Among the entries below, take the line with "KVARH, Agosto: 15330 -> 15975" and the line with "KVARH, Enero: 17020 -> 15074", and output them and every line between them exactly, with nothing else.
Start of Data for analysis
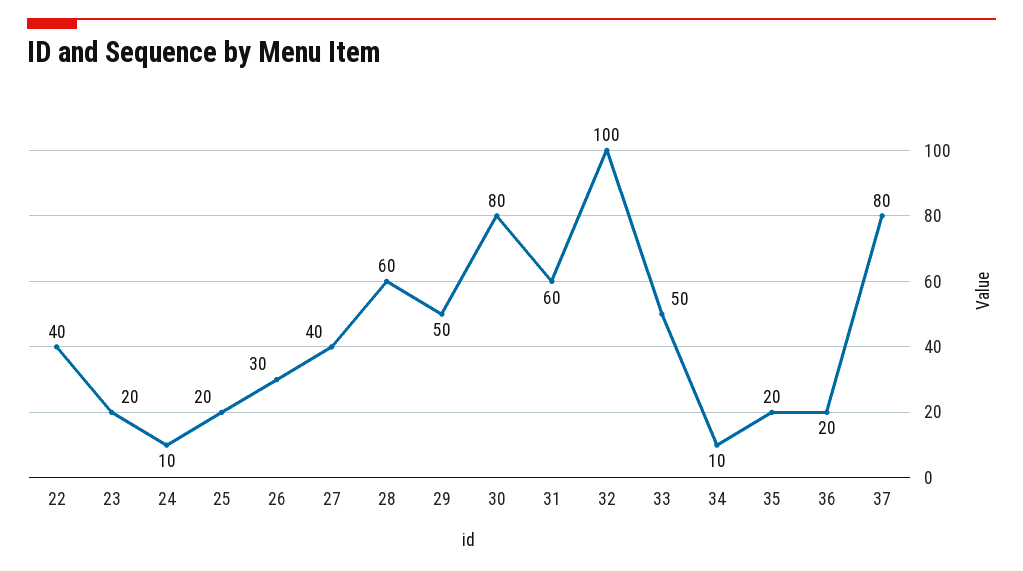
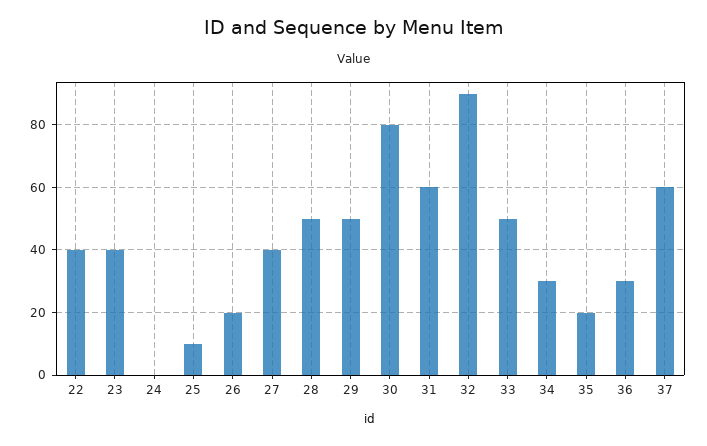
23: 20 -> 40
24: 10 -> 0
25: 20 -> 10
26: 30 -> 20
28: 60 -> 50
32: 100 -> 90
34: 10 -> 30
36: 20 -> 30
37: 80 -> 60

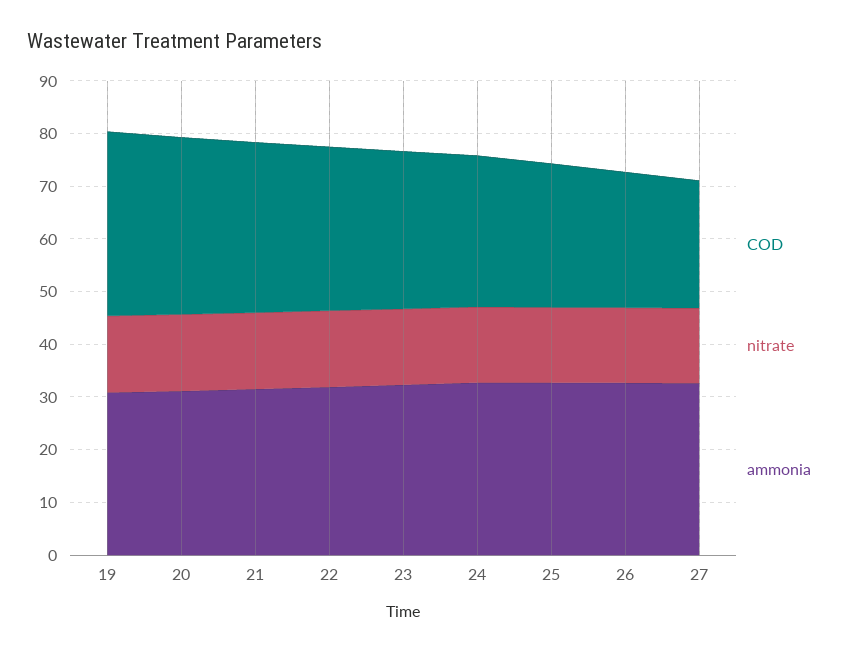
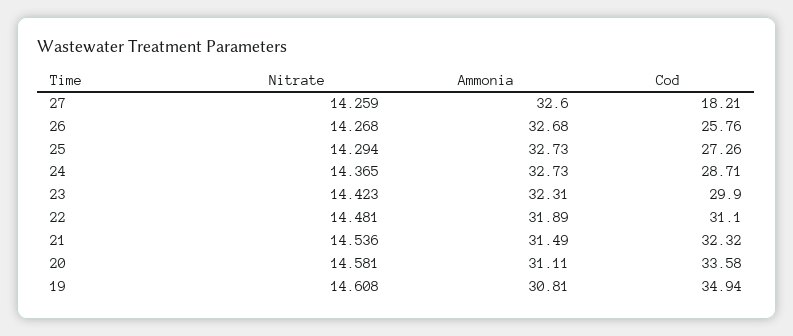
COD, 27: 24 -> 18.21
End of Data for analysis
Start of Data for analysis
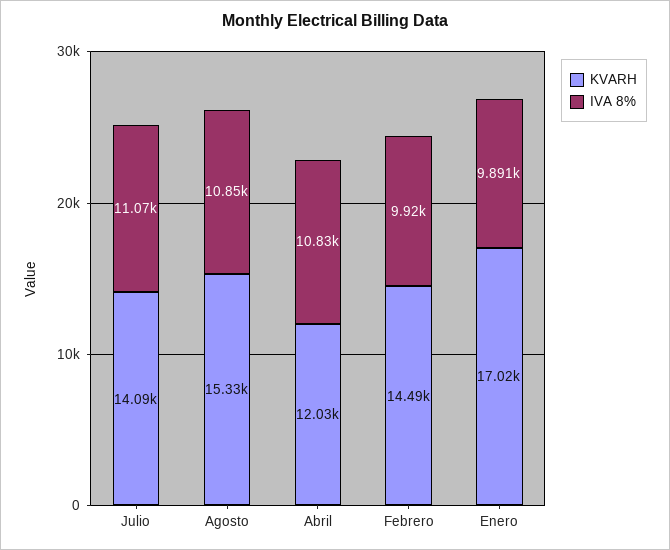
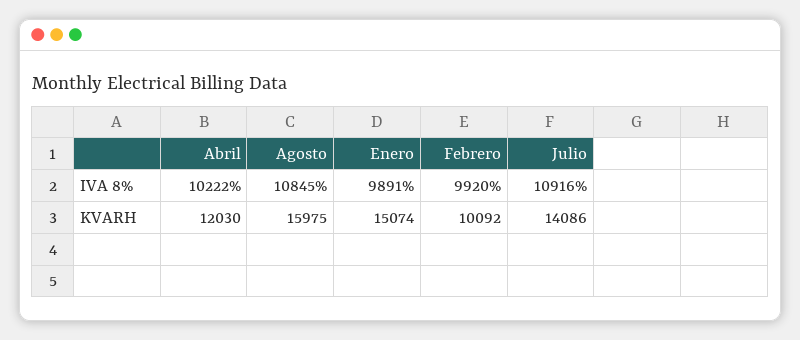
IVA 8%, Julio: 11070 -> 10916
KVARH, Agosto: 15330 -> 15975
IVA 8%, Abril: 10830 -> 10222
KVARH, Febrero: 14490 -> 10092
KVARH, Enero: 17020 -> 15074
End of Data for analysis
* Problem solution:
KVARH, Agosto: 15330 -> 15975
IVA 8%, Abril: 10830 -> 10222
KVARH, Febrero: 14490 -> 10092
KVARH, Enero: 17020 -> 15074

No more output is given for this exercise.